====== RECORDS SHOWN

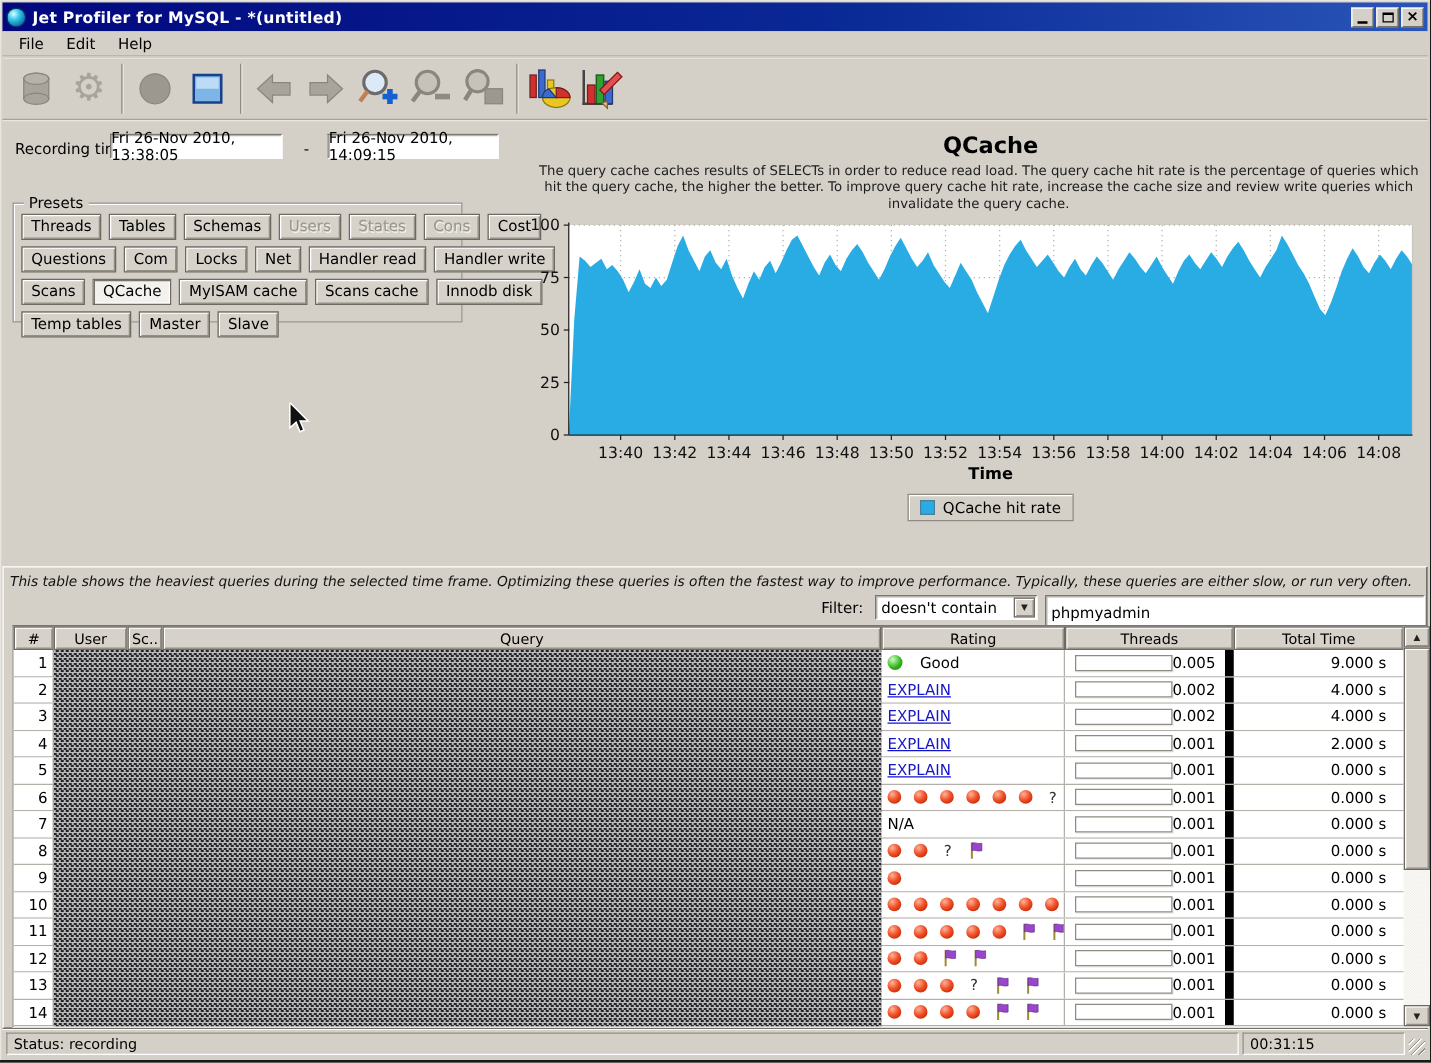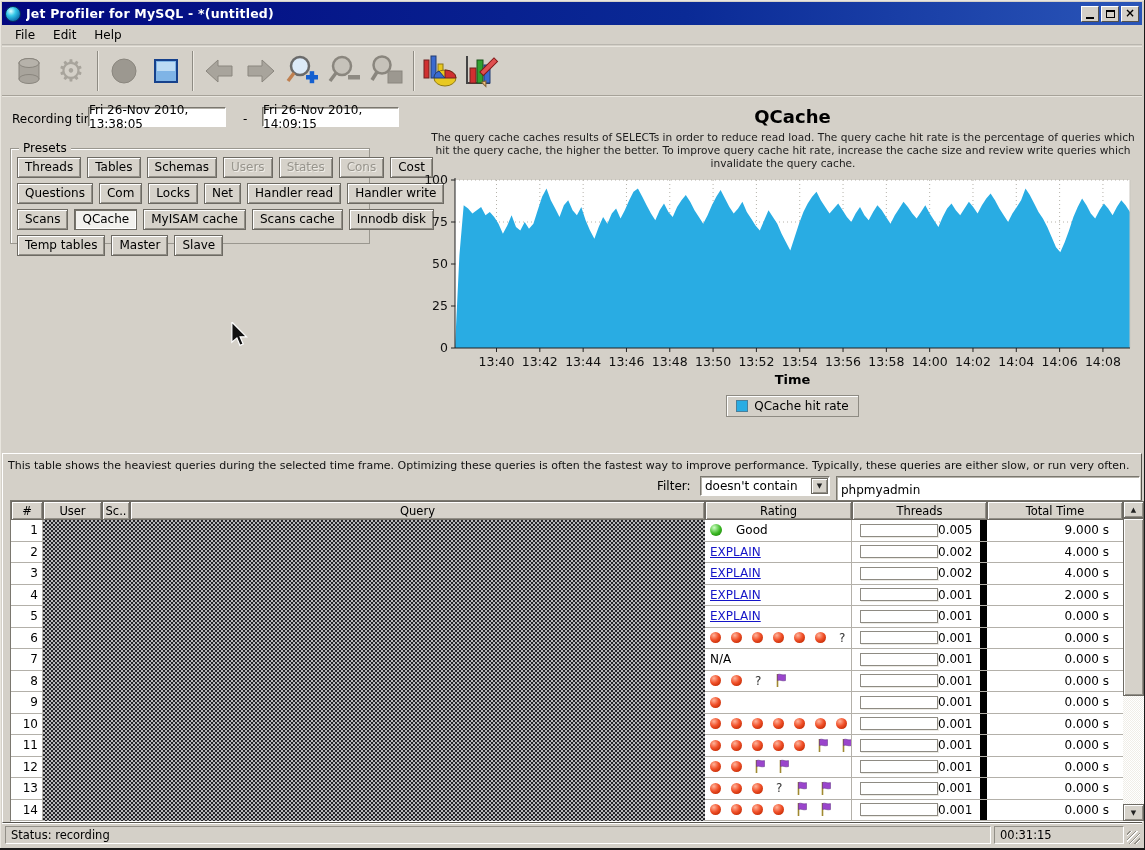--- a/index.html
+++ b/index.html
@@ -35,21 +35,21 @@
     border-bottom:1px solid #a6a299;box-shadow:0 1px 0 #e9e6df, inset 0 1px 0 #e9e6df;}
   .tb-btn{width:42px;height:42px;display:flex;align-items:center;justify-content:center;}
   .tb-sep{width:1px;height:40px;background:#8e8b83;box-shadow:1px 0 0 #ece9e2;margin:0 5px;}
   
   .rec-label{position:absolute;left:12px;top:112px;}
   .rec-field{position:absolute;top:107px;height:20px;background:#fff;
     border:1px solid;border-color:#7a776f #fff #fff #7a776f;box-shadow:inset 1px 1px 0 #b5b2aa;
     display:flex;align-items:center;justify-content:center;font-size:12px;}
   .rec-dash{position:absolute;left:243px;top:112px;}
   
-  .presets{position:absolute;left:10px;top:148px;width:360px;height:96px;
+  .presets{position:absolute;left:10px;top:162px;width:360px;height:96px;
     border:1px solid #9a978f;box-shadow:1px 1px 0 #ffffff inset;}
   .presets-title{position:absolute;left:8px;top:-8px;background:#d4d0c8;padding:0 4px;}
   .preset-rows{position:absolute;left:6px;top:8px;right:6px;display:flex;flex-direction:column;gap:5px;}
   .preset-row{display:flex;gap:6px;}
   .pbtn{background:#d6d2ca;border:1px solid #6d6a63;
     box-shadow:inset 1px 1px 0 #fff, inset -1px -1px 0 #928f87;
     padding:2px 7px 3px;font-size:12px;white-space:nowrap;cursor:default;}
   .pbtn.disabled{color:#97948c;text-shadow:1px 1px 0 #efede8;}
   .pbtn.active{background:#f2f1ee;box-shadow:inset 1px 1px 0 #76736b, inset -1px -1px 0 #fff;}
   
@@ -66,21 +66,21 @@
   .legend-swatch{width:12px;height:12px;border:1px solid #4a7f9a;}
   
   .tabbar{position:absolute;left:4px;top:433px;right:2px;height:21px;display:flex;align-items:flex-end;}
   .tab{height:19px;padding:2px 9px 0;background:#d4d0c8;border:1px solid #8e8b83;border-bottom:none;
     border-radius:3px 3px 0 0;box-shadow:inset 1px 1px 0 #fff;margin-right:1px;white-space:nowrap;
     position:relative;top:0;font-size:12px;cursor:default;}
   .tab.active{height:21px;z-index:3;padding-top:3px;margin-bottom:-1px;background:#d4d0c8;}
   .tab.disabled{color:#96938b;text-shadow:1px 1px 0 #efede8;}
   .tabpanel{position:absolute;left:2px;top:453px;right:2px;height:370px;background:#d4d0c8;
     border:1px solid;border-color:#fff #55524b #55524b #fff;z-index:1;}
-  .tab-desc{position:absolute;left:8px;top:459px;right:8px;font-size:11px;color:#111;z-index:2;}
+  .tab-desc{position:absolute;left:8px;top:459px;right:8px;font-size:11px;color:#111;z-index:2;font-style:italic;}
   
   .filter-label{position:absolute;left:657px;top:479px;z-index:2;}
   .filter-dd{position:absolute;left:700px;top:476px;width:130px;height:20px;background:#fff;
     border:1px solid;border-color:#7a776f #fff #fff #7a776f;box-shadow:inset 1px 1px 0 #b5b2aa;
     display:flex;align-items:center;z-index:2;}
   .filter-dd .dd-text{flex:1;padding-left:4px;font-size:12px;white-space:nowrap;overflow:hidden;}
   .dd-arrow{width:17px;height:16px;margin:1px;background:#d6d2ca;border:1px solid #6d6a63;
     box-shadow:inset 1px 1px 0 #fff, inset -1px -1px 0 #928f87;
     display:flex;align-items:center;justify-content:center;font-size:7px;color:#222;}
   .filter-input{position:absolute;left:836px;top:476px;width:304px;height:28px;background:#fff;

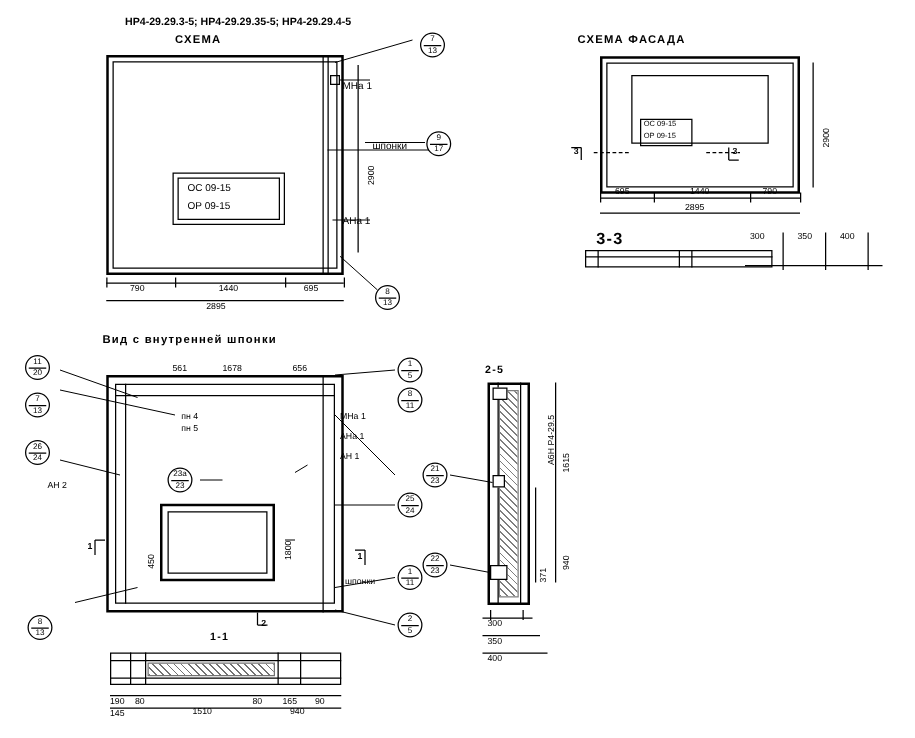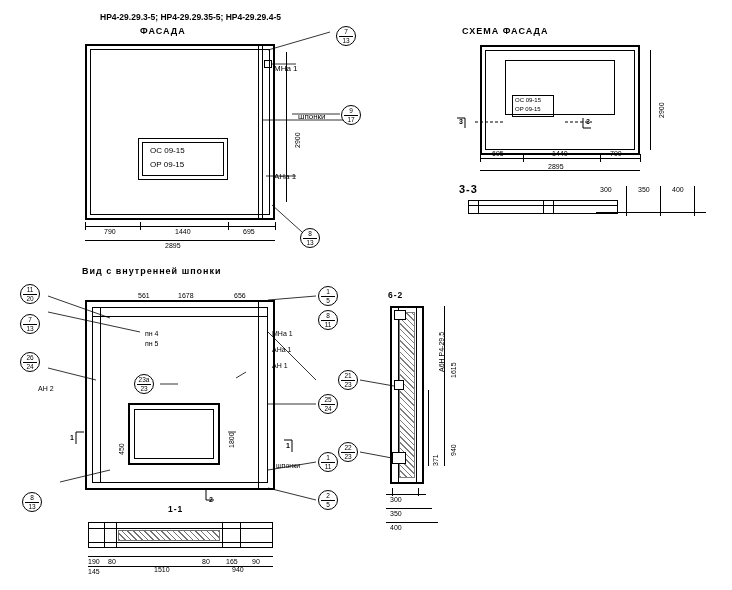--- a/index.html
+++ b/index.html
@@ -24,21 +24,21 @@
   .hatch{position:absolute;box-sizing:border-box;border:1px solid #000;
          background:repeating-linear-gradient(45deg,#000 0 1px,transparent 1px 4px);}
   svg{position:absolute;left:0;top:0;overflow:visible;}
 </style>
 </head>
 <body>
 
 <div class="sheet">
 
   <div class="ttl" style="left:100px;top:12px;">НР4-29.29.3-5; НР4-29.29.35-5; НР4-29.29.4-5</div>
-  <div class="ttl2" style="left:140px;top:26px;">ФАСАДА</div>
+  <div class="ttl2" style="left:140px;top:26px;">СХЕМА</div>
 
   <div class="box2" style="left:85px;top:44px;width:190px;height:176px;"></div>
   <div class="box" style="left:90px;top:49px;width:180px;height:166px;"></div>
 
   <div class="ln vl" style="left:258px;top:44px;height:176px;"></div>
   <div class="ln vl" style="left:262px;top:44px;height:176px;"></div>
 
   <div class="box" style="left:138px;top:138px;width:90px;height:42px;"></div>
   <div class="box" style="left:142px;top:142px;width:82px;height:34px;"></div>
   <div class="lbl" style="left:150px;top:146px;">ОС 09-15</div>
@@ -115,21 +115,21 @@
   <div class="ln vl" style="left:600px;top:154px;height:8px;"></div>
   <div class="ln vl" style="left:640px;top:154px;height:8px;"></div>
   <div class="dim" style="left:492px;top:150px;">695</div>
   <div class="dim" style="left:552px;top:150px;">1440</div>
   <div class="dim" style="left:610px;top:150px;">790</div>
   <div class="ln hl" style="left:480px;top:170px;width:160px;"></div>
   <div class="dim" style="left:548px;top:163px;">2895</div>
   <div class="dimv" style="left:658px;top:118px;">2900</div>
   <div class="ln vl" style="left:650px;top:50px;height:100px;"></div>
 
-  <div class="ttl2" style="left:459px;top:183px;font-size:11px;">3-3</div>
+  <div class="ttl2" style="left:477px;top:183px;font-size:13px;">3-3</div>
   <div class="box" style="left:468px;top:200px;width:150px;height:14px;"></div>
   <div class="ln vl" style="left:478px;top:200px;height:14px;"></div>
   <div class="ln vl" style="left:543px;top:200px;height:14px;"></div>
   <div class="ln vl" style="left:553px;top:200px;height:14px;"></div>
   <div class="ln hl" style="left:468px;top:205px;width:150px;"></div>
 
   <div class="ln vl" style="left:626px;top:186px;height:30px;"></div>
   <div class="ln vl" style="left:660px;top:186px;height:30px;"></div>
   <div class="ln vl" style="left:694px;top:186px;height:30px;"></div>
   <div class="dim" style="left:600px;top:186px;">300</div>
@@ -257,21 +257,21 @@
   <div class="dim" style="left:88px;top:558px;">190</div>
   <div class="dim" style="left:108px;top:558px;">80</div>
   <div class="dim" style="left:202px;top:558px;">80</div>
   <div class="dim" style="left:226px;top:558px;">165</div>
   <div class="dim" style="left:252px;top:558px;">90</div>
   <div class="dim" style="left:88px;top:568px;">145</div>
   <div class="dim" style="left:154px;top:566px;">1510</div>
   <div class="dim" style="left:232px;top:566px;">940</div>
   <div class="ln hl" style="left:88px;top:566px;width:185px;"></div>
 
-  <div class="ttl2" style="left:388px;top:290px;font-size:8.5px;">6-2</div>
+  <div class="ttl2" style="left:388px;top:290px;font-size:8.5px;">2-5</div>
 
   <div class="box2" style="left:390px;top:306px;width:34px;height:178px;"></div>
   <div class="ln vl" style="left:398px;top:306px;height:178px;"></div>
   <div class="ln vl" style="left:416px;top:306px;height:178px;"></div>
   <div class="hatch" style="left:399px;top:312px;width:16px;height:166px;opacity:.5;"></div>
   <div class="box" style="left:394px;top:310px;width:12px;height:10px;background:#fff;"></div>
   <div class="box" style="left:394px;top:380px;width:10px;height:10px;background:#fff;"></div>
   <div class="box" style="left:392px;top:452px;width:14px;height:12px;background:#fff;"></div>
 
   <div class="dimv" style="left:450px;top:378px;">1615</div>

============

Only the lines with "cursor" are needed; find them in the records and copy each one.

     padding:2px 7px 3px;font-size:12px;white-space:nowrap;cursor:default;}
     position:relative;top:0;font-size:12px;cursor:default;}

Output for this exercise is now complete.